If you are middle class (~$30k-$70k per annum) you can be wealthy* by focusing your spending on freedom, aka capital investments. I did not understand this was an option before reading the blog of Mr. Money Mustache[0]. Reading that and the Living a FI blog[1] may hopefully be as life-changing to you reading this comment as it was for me.

* Wealthy in time to spend with those you love

[0] https://www.mrmoneymustache.com/

[1] https://livingafi.com/


Woah, I've encountered me 4 years ago online. You sound just like I did.

To past me, I highly recommend audiobooking "Millionaire Fastlane". Do not let the awkward title turn you off. It'll put you in a much more productive mindset than Mr. Mustache.

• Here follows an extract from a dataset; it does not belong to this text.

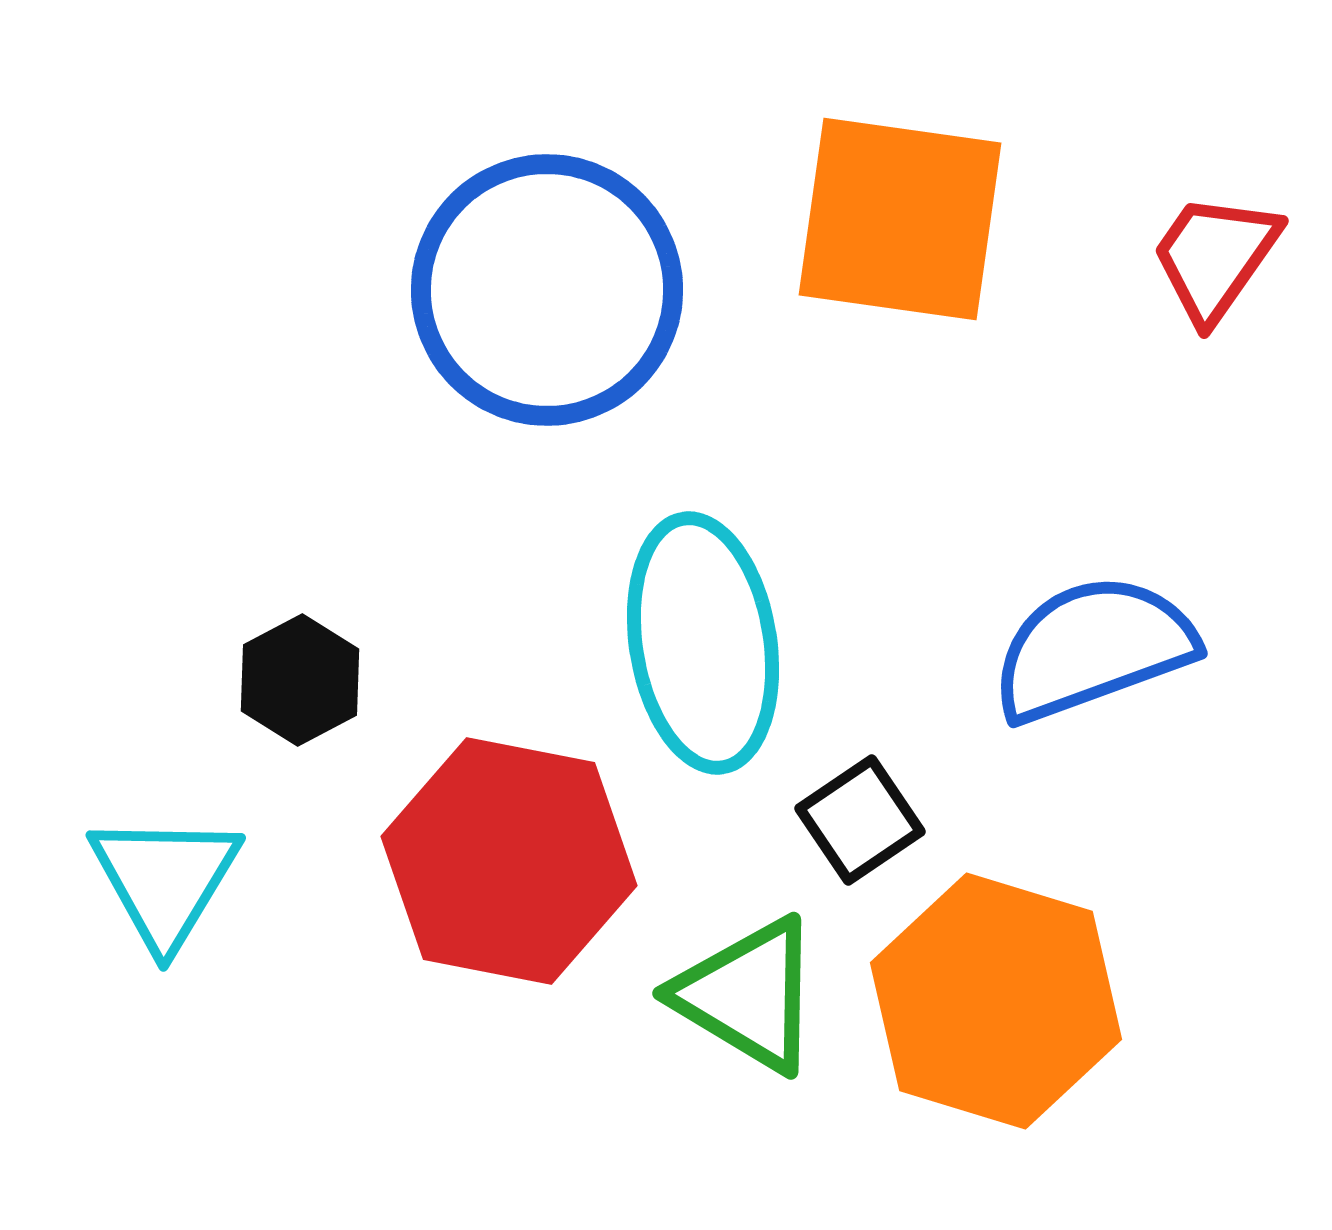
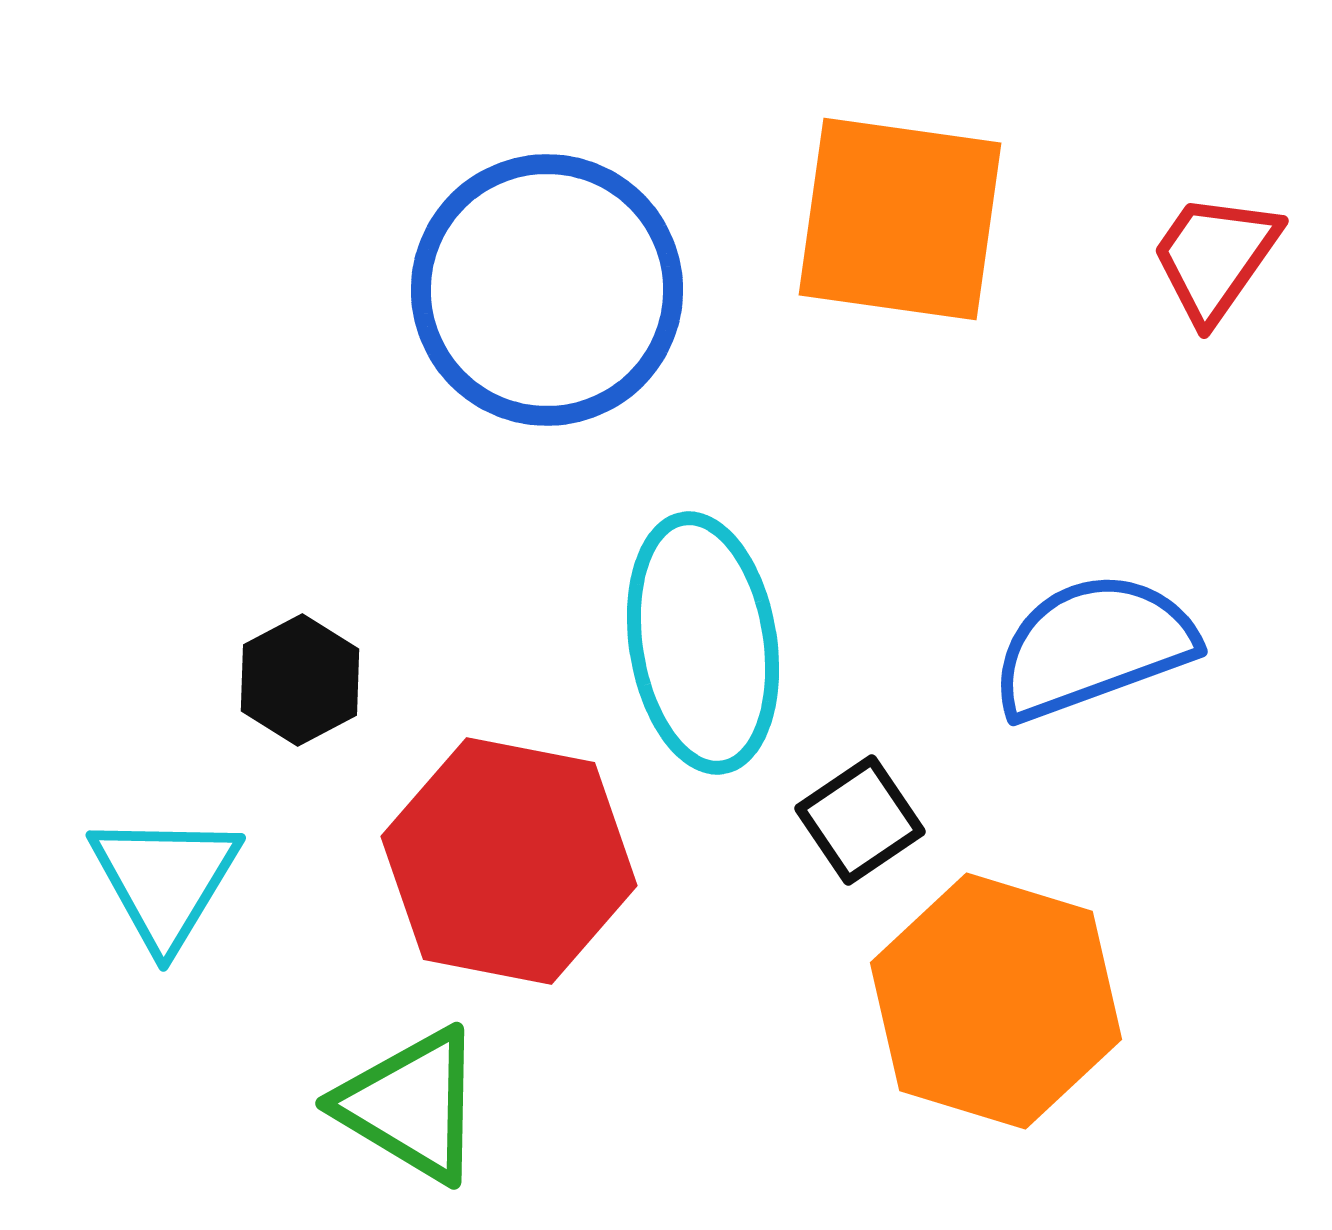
blue semicircle: moved 2 px up
green triangle: moved 337 px left, 110 px down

What impact did this book have on you? What have you achieved since reading it that you otherwise would not have? Investments? What other books do you recommend?


I've adopted less of a scarcity mentality, and it reinforced the notion that I'll never get rich and achieve my goals by staying the course in my career. Not rich before age 65 at any rate.

Another book I recommend is "How to Fail at Everything and Still Win Big". Adams has a great approach of using systems instead of goals.


I didn't know about MMM, thanks for that. I've learned about this phenomenon on a different website [1] and amazed by it. Small investments over a long period makes a huge difference but still, you need a long enough period or put huge amounts at the right time of the market. S&P 500 has worst performance of -3% over 10 year period. It gets better after 15 years and so on. Investing and hoping to retire early during this window is certainly not going to work.

I think everybody who works 9-5 should read the story about Grace Groner in [1]. It was a real eye opener for me.

[1] https://www.collaborativefund.com/blog/the-psychology-of-mon...


I like MMM as much as the next person, but saying that his project of "live cheaply on dual, 6-figure incomes" is a workable path to FI for people making $30k-$70k is disingenuous.